Momentum and Collisions - Mission MC3 Detailed Help

 Two balls of the same mass are thrown towards a wall and collide with it moving with a speed of 5 m/s. Ball A hits the wall and rebounds with a speed of 4 m/s. Ball B hits the wall and stops. Assume that the collisions times are the same for each ball. Compared to ball B, ball A has ____ velocity change, ____ momentum change, and ____ impact force.

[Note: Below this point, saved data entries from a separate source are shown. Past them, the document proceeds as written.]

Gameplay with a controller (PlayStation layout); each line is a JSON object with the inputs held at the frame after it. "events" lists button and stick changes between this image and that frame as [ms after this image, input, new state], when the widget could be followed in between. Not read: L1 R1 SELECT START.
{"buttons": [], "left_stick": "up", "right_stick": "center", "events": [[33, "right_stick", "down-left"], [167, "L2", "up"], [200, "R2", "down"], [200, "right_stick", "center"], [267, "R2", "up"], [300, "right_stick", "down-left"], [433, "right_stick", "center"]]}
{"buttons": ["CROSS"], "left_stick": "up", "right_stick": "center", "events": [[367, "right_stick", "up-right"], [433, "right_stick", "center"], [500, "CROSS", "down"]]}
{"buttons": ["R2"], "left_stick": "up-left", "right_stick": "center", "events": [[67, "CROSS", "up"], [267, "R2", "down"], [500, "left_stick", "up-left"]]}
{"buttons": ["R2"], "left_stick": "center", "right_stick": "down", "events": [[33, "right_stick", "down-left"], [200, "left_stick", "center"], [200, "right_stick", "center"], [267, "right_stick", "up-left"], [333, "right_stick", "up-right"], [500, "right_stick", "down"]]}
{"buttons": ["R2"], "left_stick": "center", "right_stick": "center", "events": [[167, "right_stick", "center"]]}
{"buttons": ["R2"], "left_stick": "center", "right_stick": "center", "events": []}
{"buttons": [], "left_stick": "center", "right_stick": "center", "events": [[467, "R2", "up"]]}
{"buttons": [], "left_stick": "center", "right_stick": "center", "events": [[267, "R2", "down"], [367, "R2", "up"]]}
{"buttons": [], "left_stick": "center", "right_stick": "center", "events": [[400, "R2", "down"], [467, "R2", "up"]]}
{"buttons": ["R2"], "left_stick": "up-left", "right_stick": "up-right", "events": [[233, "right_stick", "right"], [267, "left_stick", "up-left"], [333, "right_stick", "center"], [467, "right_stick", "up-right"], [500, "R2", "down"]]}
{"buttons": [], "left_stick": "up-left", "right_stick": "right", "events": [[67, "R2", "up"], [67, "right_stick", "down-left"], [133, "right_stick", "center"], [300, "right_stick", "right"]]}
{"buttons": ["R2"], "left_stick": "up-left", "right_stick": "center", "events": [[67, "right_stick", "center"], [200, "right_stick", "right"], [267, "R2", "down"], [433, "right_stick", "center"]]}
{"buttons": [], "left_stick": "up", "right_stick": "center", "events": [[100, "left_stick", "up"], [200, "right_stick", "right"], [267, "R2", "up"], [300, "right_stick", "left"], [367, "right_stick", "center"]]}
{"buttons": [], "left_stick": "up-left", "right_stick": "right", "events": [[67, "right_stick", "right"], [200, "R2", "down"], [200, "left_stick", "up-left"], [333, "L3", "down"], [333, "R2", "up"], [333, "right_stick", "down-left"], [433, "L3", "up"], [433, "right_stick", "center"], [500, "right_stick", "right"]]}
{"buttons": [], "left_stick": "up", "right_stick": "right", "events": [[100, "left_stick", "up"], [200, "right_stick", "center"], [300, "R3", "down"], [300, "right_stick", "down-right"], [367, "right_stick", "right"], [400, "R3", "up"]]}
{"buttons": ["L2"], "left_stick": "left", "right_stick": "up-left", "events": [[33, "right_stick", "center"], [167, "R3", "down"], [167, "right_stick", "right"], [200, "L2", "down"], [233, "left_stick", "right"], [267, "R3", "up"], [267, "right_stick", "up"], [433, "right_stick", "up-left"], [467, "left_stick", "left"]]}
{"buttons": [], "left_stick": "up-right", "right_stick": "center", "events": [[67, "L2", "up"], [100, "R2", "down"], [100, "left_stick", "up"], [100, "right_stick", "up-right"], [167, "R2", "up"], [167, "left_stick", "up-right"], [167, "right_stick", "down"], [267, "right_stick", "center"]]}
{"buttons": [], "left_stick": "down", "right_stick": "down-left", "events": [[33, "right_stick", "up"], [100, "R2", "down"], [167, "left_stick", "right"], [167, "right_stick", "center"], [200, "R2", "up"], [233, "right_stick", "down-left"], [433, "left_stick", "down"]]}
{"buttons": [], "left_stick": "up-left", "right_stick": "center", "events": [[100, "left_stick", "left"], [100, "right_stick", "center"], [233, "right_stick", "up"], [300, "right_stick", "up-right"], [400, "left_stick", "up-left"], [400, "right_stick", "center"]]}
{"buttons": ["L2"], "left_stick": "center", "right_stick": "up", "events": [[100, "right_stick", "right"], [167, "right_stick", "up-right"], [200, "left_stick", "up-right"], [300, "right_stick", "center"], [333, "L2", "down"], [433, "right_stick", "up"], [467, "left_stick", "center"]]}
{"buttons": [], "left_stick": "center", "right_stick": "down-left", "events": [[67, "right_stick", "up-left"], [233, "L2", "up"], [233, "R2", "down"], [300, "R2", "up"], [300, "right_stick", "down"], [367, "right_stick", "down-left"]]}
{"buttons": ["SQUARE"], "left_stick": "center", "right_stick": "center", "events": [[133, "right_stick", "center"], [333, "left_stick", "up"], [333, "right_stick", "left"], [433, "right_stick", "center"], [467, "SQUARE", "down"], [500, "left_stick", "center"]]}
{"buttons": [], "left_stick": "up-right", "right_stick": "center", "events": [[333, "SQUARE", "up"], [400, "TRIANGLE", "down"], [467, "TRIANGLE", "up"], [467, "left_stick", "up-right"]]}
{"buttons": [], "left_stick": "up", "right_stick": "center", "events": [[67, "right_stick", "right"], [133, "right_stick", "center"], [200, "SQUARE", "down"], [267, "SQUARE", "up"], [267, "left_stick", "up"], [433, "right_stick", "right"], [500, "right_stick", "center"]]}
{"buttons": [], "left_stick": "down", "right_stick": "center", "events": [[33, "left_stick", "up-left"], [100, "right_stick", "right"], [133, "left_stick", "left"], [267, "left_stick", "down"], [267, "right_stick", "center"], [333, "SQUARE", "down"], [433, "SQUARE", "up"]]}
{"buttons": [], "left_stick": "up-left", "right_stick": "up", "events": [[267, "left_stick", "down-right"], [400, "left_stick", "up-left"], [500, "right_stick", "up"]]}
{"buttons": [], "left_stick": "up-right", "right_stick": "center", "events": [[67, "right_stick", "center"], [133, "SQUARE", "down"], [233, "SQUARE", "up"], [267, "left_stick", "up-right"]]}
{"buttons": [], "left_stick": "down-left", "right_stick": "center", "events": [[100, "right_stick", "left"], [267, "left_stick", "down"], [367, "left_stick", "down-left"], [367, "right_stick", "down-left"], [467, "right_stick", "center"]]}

 The momentum change of an object can be calculated from knowledge of the object's mass (m) and velocity change (∆v) using the formula: Momentum Change = m • ∆v
 Momentum Change - Impulse Theorem: When a force is exerted upon an object in a collision, the object is said to have encountered an impulse. The impulse is simply the mathematical product of the force exerted on the object and the amount of time over which it was exerted. The impulse changes the object's momentum and is equal to the amount of momentum change.   Impulse = Momentum Change or F•t = m•∆v
 The essential difference between the two balls is that ball A hits the wall and bounces and ball B hits the wall and stops. For two balls such as this with the same pre-collision speed, the ball that bounces is the ball that has the greatest velocity change. After all, if ball B ball changes its velocity from +5 m/s to 0 m/s, then there is a change in velocity of -5 m/s. But if ball A ball changes its velocity from +5 m/s to -4 m/s, then there is a change in velocity of -9 m/s. Ball A has the greatest magnitude of velocity change. The ball with the greatest ∆v will also have the greatest m•∆v. And if impulse is equal to the momentum change, then the ball with the greatest m•∆v also encounters the greatest impulse.